In Finn’s apartment near the top of Bunker Hill at night, though, there was no noise. Every once in a while a car would drive by, but the cars on the hill had decent mufflers and never backfired, so she had to strain to hear them. There was no screaming, and people kept their televisions low enough that their neighbors didn’t have to listen to the show on next door. She found the silence disconcerting. Left alone with her thoughts she felt physical discomfort, as if she were lying in a pool of insects crawling over her skin, around her eyes and ears, into her skull.

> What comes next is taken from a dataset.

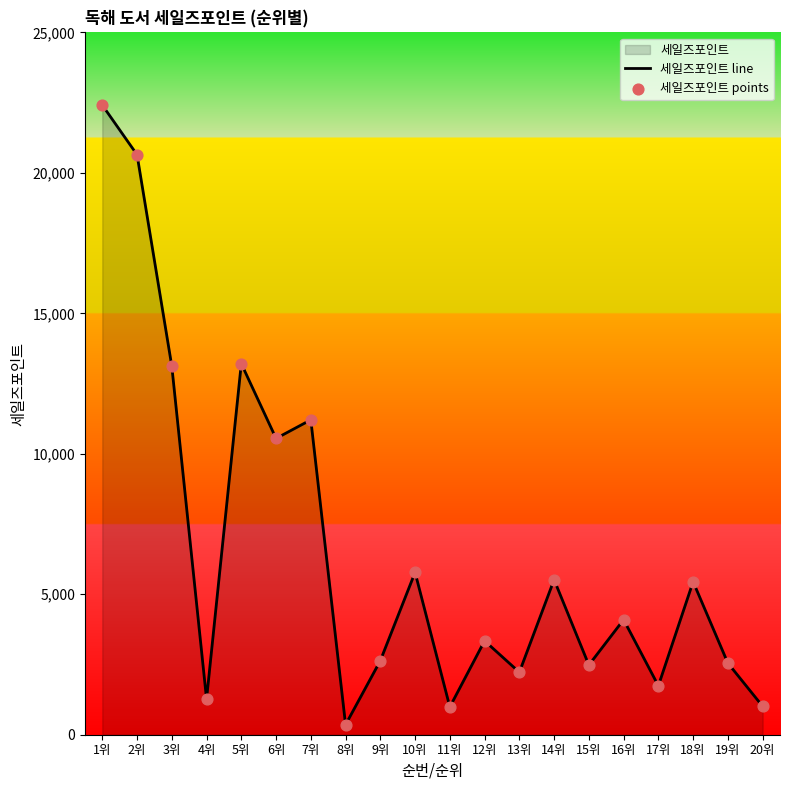

Is the value of 세일즈포인트 points at 9위 greater than the value of 세일즈포인트 line at 11위?

Yes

She sat up in bed. Finn was downstairs, and she was alone in the guest room. She stood up and walked over to her duffel, reached inside, and pulled out a pack of cigarettes. There was a fire escape landing outside her window; she opened the screen and stepped out onto it. Sitting down, she pulled out a cigarette and struck a match. She took a drag as she thought about her predicament. Notwithstanding the kindness her father’s lawyer had shown her, she was still pretty sure she was fucked.
She’d had a glimmer of hope a year before, when her mother left her with Devon. She’d felt deserted, but she was old enough to recognize that her mother had sunk so low that she wasn’t able to function. Sally had been taking care of herself for a couple of years by then, and had already come to terms with the fact that her mother loved her drugs more than she loved her daughter.
When her mother announced that Sally was going to go to live with her father, Sally was shocked. Her mother had never mentioned her father before. Sally had grown up under the impression that her mother wasn’t entirely sure who her father was. That wouldn’t have surprised Sally; monogamy didn’t seem to be an instinct her mother possessed. Not even on a weekly basis. Sometimes, Sally feared, not on a nightly basis.
And so, when her mother announced that she was taking Sally to live with her father, Sally allowed herself to hope. For just a split second, she indulged in the fairy tale all unhappy children hold in their hearts. She let herself believe that she was a part of something greater. She let herself envision her father as a lost prince who would deliver her from her life of squalor and fear.
Devon hadn’t quite fulfilled her dreams.
It wasn’t his fault, she knew. Sally’s mother had never told Devon about her. They showed up that morning on Devon’s stoop, and Devon had come to the door warily. Sally wondered what had transpired between the two of them for her not to tell him he had a daughter, and for him to approach the door that day with such trepidation. They never told her, though.
The introductions were short. “She’s yours,” her mother said. “Her name’s Sally.”